In the nipping winter of 1917 — three months before Congress would declare war on Germany — Yale held a student-wide vote.

The resolution — calling for the College to offer some form of universal military service — passed overwhelmingly. The tally was 1112-288. The Pentagon swiftly established the Reserve Officers’ Training Corps (ROTC) on campus, one of the first such programs in the nation. Driven “by the belief that their membership in the American elite required certain sacrifices,” about 900 students enrolled.

But today, there is no ROTC at Yale even while one remains at Princeton: The faculty banned it during the Vietnam War and has maintained the policy largely to protest “don’t ask, don’t tell.” While the University provides transportation to nearby colleges to students who choose to participate nevertheless, there are — wait for it — only three students enrolled.

As Marc Wortman, author of “The Millionaires’ Unit” — the story of Yale’s “aristocratic flyboys” who “invented American air power” during the Great War — puts it in his book, “The rare wealthy family’s child who choses military service after attending Yale or Harvard provokes bewildered headshaking no different than would a married man who opted to enter the priesthood. While many … will one day become national and international leaders and some may emerge as decision-makers responsible for the military, very few will have experienced training or battle.”

Although Yale boasts the motto “For God, For Country and For Yale,” it does not, in 2008, live up to that second vow. As the YPU concluded in its debate last night, the time is right for the University to resurrect ROTC.

In bringing the program back to campus, however, the University must not abandon its opposition to Congress’ discriminatory policy that prevents openly gay Americans from enlisting. In fact, it should seize such a moment to reinvigorate the debate.

As it stands, Yale’s strategy to combat “don’t ask, don’t tell” is, practically speaking, ineffective. Yale Law School’s longstanding stance against providing equal access to JAG recruiters, for example, is the closest the University has come to prevailing. That approach ended with a unanimous loss at the U.S. Supreme Court more than a year ago.

There remains, however, a serious problem: The military unabashedly discriminates. We, like so many in the Yale community, believe “don’t ask, don’t tell” is wrong. The next president should call for its overhaul. But not allowing ROTC won’t achieve a thing.

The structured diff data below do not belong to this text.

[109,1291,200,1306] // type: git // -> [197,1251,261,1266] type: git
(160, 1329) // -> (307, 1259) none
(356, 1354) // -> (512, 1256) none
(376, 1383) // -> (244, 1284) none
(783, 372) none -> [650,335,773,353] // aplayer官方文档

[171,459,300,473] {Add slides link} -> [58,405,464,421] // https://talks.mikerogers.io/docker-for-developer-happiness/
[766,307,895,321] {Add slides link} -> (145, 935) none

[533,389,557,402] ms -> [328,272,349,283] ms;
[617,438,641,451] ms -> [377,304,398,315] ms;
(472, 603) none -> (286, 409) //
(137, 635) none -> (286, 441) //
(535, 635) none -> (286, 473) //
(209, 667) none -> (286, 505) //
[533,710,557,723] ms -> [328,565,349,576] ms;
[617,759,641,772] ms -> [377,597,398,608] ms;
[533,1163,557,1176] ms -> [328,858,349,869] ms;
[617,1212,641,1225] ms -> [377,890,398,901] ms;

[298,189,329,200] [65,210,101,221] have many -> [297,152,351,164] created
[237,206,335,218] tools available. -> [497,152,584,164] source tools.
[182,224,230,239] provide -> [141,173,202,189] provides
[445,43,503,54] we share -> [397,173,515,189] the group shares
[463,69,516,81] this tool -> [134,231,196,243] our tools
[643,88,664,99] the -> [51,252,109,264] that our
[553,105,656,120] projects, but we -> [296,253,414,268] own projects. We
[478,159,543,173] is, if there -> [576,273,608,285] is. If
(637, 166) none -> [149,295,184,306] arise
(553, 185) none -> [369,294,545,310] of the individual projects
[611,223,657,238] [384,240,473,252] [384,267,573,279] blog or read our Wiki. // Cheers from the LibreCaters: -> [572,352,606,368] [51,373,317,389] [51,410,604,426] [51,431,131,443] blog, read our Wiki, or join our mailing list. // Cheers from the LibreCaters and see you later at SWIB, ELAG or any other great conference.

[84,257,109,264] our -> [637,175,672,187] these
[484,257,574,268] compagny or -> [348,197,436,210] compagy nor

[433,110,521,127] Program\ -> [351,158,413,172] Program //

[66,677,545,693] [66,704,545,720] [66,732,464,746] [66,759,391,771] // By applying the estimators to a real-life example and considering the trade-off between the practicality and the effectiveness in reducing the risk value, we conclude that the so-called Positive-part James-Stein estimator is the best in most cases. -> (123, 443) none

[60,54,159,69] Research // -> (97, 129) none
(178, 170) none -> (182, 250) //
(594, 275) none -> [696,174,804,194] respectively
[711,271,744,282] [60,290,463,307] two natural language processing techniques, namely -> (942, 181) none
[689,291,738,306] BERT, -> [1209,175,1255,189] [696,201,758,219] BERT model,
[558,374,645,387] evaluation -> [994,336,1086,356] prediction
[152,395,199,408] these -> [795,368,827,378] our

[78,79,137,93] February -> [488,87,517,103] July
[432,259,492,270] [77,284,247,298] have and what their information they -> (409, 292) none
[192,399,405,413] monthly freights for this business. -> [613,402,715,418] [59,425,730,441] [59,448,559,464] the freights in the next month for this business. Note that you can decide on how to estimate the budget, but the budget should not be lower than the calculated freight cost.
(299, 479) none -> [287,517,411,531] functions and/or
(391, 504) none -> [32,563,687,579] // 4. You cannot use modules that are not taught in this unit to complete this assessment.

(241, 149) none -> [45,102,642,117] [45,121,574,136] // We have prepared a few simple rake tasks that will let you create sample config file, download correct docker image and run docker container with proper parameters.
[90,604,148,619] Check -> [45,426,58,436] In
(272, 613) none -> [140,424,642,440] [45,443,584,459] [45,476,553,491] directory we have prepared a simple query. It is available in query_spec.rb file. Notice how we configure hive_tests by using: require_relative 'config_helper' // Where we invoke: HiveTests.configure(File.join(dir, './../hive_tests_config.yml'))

“It’s kind of like not dealing with the problem at all as opposed to trying to change it,” said Taylor Giffen ’09, who spends all day Thursday at the University of Connecticut in the Air Force ROTC.

On a more fundamental level, Yale, of all schools, should reconnect to its history as a college at the forefront of national defense and public service. As Gen. William Odom, a Yale professor who passed away this summer, put it in 2006, “When a republic’s upper strata of youth contribute no leadership to the upper ranks of the military, is the republic really safe?”

Or just take Major-General Leonard Wood, the Rough Rider commander who delivered a rousing Woolsey Hall speech in 1915.

“At the present time, the country is woefully unprepared to resist a great power,” he said to a standing ovation. “The obligation to defend the country rests on everyone!”

Then he asked a good question. “Have you nothing to defend?”